> **What the task asks**: Write out the material exactly, with the pictures left out.
** Begin **
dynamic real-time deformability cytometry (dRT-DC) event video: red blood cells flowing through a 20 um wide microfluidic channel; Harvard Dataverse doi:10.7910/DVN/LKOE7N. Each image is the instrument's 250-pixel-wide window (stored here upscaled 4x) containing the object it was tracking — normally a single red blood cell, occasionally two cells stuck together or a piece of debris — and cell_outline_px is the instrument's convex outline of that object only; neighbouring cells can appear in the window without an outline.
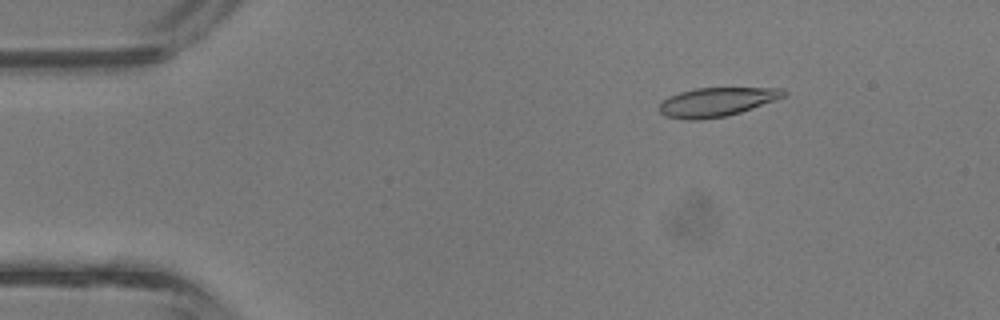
{"species": "common noctule bat (a hibernating species)", "species_latin": "Nyctalus noctula", "temperature_condition": "room temperature", "stored_images_in_passage": 4, "camera_frame_rate_fps": 3000, "um_per_image_px": 0.085, "animal": {"sex": "male", "body_mass_g": 13.3}, "frame": {"image": 1, "passage_image": 1, "time_ms": 0.0, "image_size_px": [1000, 320], "cell_outline_px": [[788, 92], [784, 96], [776, 100], [728, 116], [700, 120], [684, 120], [664, 116], [660, 112], [660, 104], [668, 96], [680, 92], [696, 88], [784, 88]], "centroid_in_image_um": [60.91, 8.67], "position_along_channel_um": 24.1, "area_um2": 21.04}}
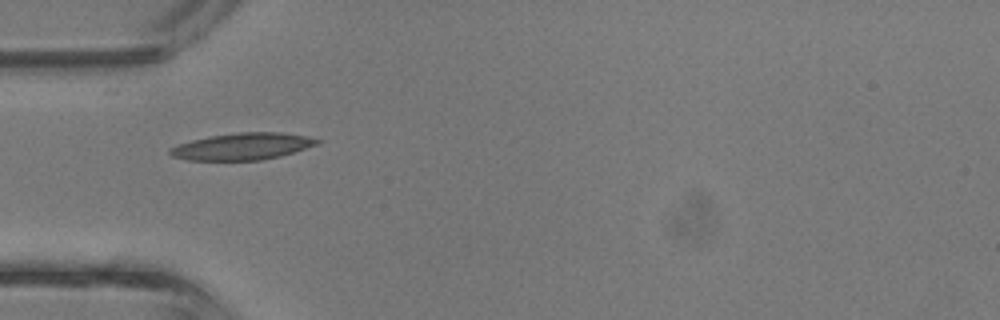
{"frame": {"image": 2, "passage_image": 3, "time_ms": 0.667, "image_size_px": [1000, 320], "cell_outline_px": [[320, 144], [280, 156], [260, 160], [188, 160], [172, 156], [168, 152], [168, 148], [192, 140], [208, 136], [240, 132], [280, 132], [304, 136], [320, 140]], "centroid_in_image_um": [20.59, 12.44], "position_along_channel_um": 64.4, "area_um2": 22.89}}
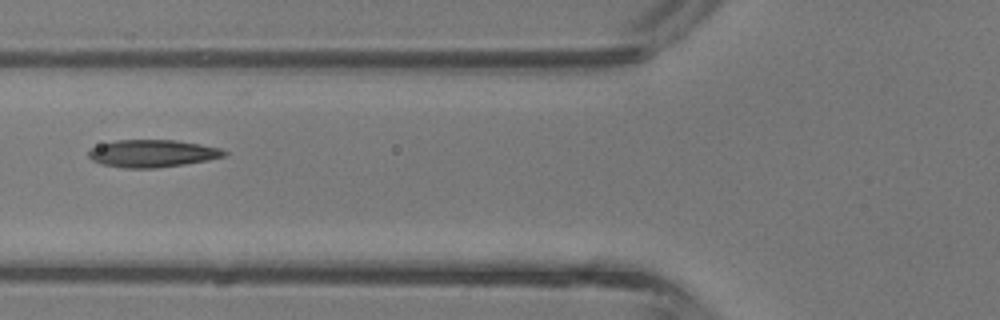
{"frame": {"image": 3, "passage_image": 4, "time_ms": 1.0, "image_size_px": [1000, 320], "cell_outline_px": [[228, 156], [208, 160], [184, 164], [156, 168], [124, 168], [100, 164], [92, 160], [88, 156], [88, 148], [100, 144], [116, 140], [176, 140], [200, 144], [220, 148], [228, 152]], "centroid_in_image_um": [12.94, 13.04], "position_along_channel_um": 112.9, "area_um2": 21.91}}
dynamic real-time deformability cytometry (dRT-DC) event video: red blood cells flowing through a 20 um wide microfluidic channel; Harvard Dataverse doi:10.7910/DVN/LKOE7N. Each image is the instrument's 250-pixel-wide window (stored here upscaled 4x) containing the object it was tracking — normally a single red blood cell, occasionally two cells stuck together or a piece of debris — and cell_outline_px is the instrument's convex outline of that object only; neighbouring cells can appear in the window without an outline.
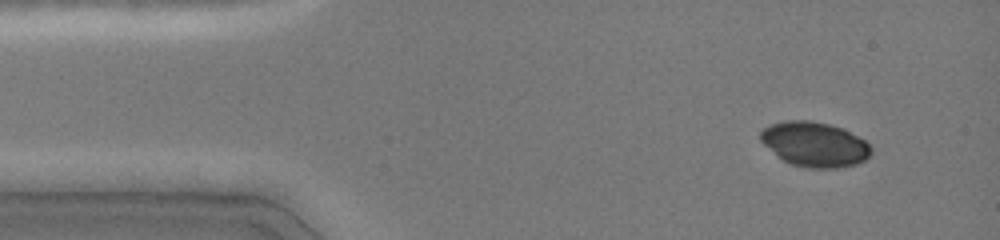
{"species": "common noctule bat (a hibernating species)", "species_latin": "Nyctalus noctula", "temperature_condition": "cold", "stored_images_in_passage": 45, "camera_frame_rate_fps": 3000, "um_per_image_px": 0.085, "animal": {"sex": "female", "body_mass_g": 19.0, "forearm_length_mm": 51.5}, "frame": {"image": 1, "passage_image": 3, "time_ms": 0.667, "image_size_px": [1000, 240], "cell_outline_px": [[872, 152], [864, 160], [856, 164], [836, 168], [808, 168], [792, 164], [776, 156], [760, 140], [760, 132], [764, 128], [772, 124], [784, 120], [812, 120], [844, 128], [864, 140], [872, 148]], "centroid_in_image_um": [69.24, 12.26], "position_along_channel_um": 15.8, "area_um2": 28.9}}
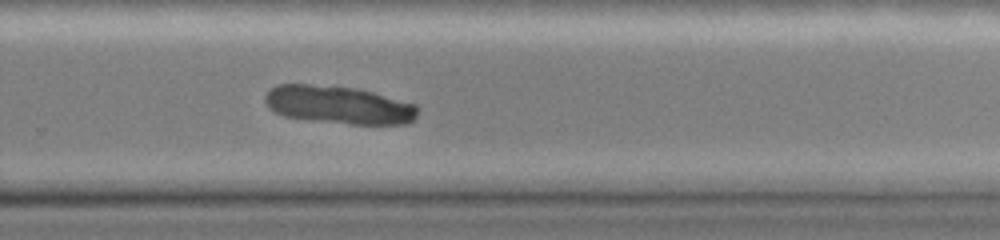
{"frame": {"image": 2, "passage_image": 30, "time_ms": 9.667, "image_size_px": [1000, 240], "cell_outline_px": [[420, 108], [416, 116], [412, 120], [404, 124], [352, 124], [284, 116], [268, 108], [264, 100], [264, 96], [276, 84], [308, 84], [356, 88], [372, 92], [416, 104]], "centroid_in_image_um": [28.79, 8.91], "position_along_channel_um": 301.0, "area_um2": 33.52}}
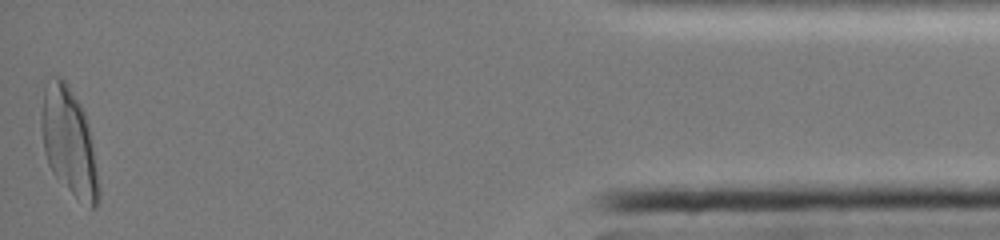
{"frame": {"image": 3, "passage_image": 45, "time_ms": 14.667, "image_size_px": [1000, 240], "cell_outline_px": [[100, 200], [96, 208], [92, 208], [76, 196], [52, 172], [48, 164], [44, 152], [40, 124], [40, 112], [44, 76], [60, 76], [68, 84], [80, 104], [84, 112], [88, 124], [100, 188]], "centroid_in_image_um": [5.81, 11.96], "position_along_channel_um": 429.4, "area_um2": 36.24}}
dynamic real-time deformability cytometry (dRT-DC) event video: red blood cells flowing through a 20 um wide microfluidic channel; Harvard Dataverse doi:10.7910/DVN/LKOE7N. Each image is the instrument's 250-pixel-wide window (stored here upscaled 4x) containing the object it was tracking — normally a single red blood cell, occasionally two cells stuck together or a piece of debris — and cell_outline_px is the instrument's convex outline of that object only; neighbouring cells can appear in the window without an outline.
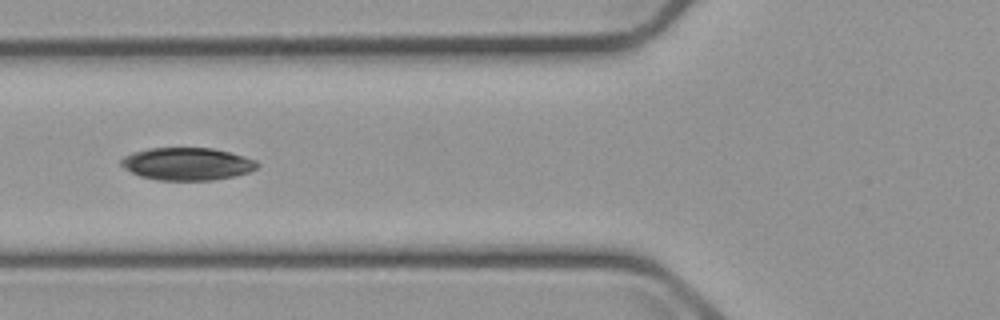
{"species": "common noctule bat (a hibernating species)", "species_latin": "Nyctalus noctula", "temperature_condition": "cold", "stored_images_in_passage": 6, "camera_frame_rate_fps": 3000, "um_per_image_px": 0.085, "animal": {"sex": "male", "body_mass_g": 23.1, "forearm_length_mm": 52.7}, "frame": {"image": 1, "passage_image": 4, "time_ms": 6.333, "image_size_px": [1000, 320], "cell_outline_px": [[260, 164], [256, 168], [248, 172], [236, 176], [212, 180], [156, 180], [140, 176], [124, 168], [120, 164], [120, 160], [124, 156], [132, 152], [148, 148], [212, 148], [244, 156], [256, 160]], "centroid_in_image_um": [15.89, 13.93], "position_along_channel_um": 109.9, "area_um2": 25.89}}
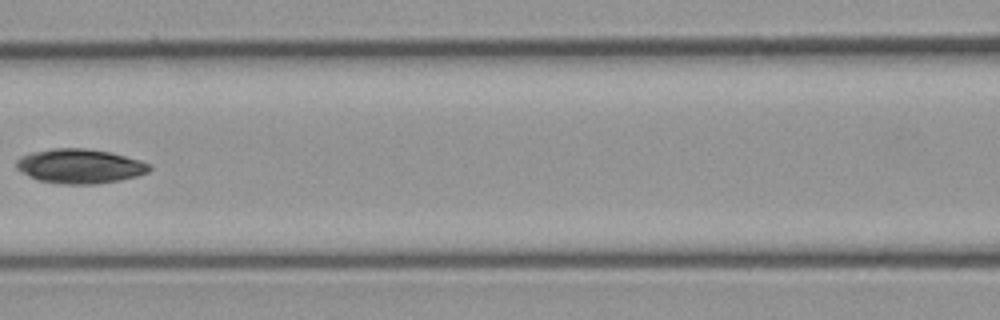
{"frame": {"image": 2, "passage_image": 5, "time_ms": 7.667, "image_size_px": [1000, 320], "cell_outline_px": [[152, 168], [148, 172], [136, 176], [120, 180], [96, 184], [64, 184], [40, 180], [16, 168], [16, 160], [20, 156], [32, 152], [56, 148], [84, 148], [108, 152], [140, 160], [152, 164]], "centroid_in_image_um": [6.82, 14.12], "position_along_channel_um": 159.8, "area_um2": 26.41}}
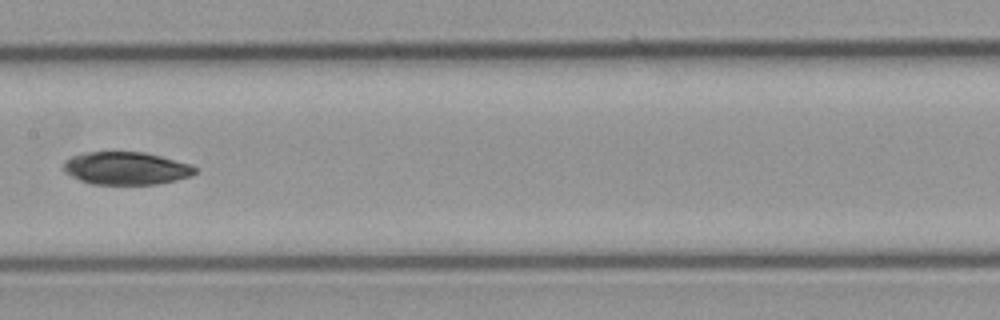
{"frame": {"image": 3, "passage_image": 6, "time_ms": 8.667, "image_size_px": [1000, 320], "cell_outline_px": [[196, 172], [192, 176], [176, 180], [156, 184], [92, 184], [80, 180], [64, 172], [64, 160], [72, 156], [84, 152], [144, 152], [160, 156], [188, 164], [196, 168]], "centroid_in_image_um": [10.69, 14.3], "position_along_channel_um": 196.7, "area_um2": 24.97}}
** End **
> **Exercise answer**:
dynamic real-time deformability cytometry (dRT-DC) event video: red blood cells flowing through a 20 um wide microfluidic channel; Harvard Dataverse doi:10.7910/DVN/LKOE7N. Each image is the instrument's 250-pixel-wide window (stored here upscaled 4x) containing the object it was tracking — normally a single red blood cell, occasionally two cells stuck together or a piece of debris — and cell_outline_px is the instrument's convex outline of that object only; neighbouring cells can appear in the window without an outline.
{"species": "common noctule bat (a hibernating species)", "species_latin": "Nyctalus noctula", "temperature_condition": "room temperature", "stored_images_in_passage": 4, "camera_frame_rate_fps": 3000, "um_per_image_px": 0.085, "animal": {"sex": "male", "body_mass_g": 13.3}, "frame": {"image": 1, "passage_image": 1, "time_ms": 0.0, "image_size_px": [1000, 320], "cell_outline_px": [[788, 92], [784, 96], [776, 100], [728, 116], [700, 120], [684, 120], [664, 116], [660, 112], [660, 104], [668, 96], [680, 92], [696, 88], [784, 88]], "centroid_in_image_um": [60.91, 8.67], "position_along_channel_um": 24.1, "area_um2": 21.04}}
{"frame": {"image": 2, "passage_image": 3, "time_ms": 0.667, "image_size_px": [1000, 320], "cell_outline_px": [[320, 144], [280, 156], [260, 160], [188, 160], [172, 156], [168, 152], [168, 148], [192, 140], [208, 136], [240, 132], [280, 132], [304, 136], [320, 140]], "centroid_in_image_um": [20.59, 12.44], "position_along_channel_um": 64.4, "area_um2": 22.89}}
{"frame": {"image": 3, "passage_image": 4, "time_ms": 1.0, "image_size_px": [1000, 320], "cell_outline_px": [[228, 156], [208, 160], [184, 164], [156, 168], [124, 168], [100, 164], [92, 160], [88, 156], [88, 148], [100, 144], [116, 140], [176, 140], [200, 144], [220, 148], [228, 152]], "centroid_in_image_um": [12.94, 13.04], "position_along_channel_um": 112.9, "area_um2": 21.91}}
dynamic real-time deformability cytometry (dRT-DC) event video: red blood cells flowing through a 20 um wide microfluidic channel; Harvard Dataverse doi:10.7910/DVN/LKOE7N. Each image is the instrument's 250-pixel-wide window (stored here upscaled 4x) containing the object it was tracking — normally a single red blood cell, occasionally two cells stuck together or a piece of debris — and cell_outline_px is the instrument's convex outline of that object only; neighbouring cells can appear in the window without an outline.
{"species": "common noctule bat (a hibernating species)", "species_latin": "Nyctalus noctula", "temperature_condition": "cold", "stored_images_in_passage": 45, "camera_frame_rate_fps": 3000, "um_per_image_px": 0.085, "animal": {"sex": "female", "body_mass_g": 19.0, "forearm_length_mm": 51.5}, "frame": {"image": 1, "passage_image": 3, "time_ms": 0.667, "image_size_px": [1000, 240], "cell_outline_px": [[872, 152], [864, 160], [856, 164], [836, 168], [808, 168], [792, 164], [776, 156], [760, 140], [760, 132], [764, 128], [772, 124], [784, 120], [812, 120], [844, 128], [864, 140], [872, 148]], "centroid_in_image_um": [69.24, 12.26], "position_along_channel_um": 15.8, "area_um2": 28.9}}
{"frame": {"image": 2, "passage_image": 30, "time_ms": 9.667, "image_size_px": [1000, 240], "cell_outline_px": [[420, 108], [416, 116], [412, 120], [404, 124], [352, 124], [284, 116], [268, 108], [264, 100], [264, 96], [276, 84], [308, 84], [356, 88], [372, 92], [416, 104]], "centroid_in_image_um": [28.79, 8.91], "position_along_channel_um": 301.0, "area_um2": 33.52}}
{"frame": {"image": 3, "passage_image": 45, "time_ms": 14.667, "image_size_px": [1000, 240], "cell_outline_px": [[100, 200], [96, 208], [92, 208], [76, 196], [52, 172], [48, 164], [44, 152], [40, 124], [40, 112], [44, 76], [60, 76], [68, 84], [80, 104], [84, 112], [88, 124], [100, 188]], "centroid_in_image_um": [5.81, 11.96], "position_along_channel_um": 429.4, "area_um2": 36.24}}
dynamic real-time deformability cytometry (dRT-DC) event video: red blood cells flowing through a 20 um wide microfluidic channel; Harvard Dataverse doi:10.7910/DVN/LKOE7N. Each image is the instrument's 250-pixel-wide window (stored here upscaled 4x) containing the object it was tracking — normally a single red blood cell, occasionally two cells stuck together or a piece of debris — and cell_outline_px is the instrument's convex outline of that object only; neighbouring cells can appear in the window without an outline.
{"species": "common noctule bat (a hibernating species)", "species_latin": "Nyctalus noctula", "temperature_condition": "cold", "stored_images_in_passage": 6, "camera_frame_rate_fps": 3000, "um_per_image_px": 0.085, "animal": {"sex": "male", "body_mass_g": 23.1, "forearm_length_mm": 52.7}, "frame": {"image": 1, "passage_image": 4, "time_ms": 6.333, "image_size_px": [1000, 320], "cell_outline_px": [[260, 164], [256, 168], [248, 172], [236, 176], [212, 180], [156, 180], [140, 176], [124, 168], [120, 164], [120, 160], [124, 156], [132, 152], [148, 148], [212, 148], [244, 156], [256, 160]], "centroid_in_image_um": [15.89, 13.93], "position_along_channel_um": 109.9, "area_um2": 25.89}}
{"frame": {"image": 2, "passage_image": 5, "time_ms": 7.667, "image_size_px": [1000, 320], "cell_outline_px": [[152, 168], [148, 172], [136, 176], [120, 180], [96, 184], [64, 184], [40, 180], [16, 168], [16, 160], [20, 156], [32, 152], [56, 148], [84, 148], [108, 152], [140, 160], [152, 164]], "centroid_in_image_um": [6.82, 14.12], "position_along_channel_um": 159.8, "area_um2": 26.41}}
{"frame": {"image": 3, "passage_image": 6, "time_ms": 8.667, "image_size_px": [1000, 320], "cell_outline_px": [[196, 172], [192, 176], [176, 180], [156, 184], [92, 184], [80, 180], [64, 172], [64, 160], [72, 156], [84, 152], [144, 152], [160, 156], [188, 164], [196, 168]], "centroid_in_image_um": [10.69, 14.3], "position_along_channel_um": 196.7, "area_um2": 24.97}}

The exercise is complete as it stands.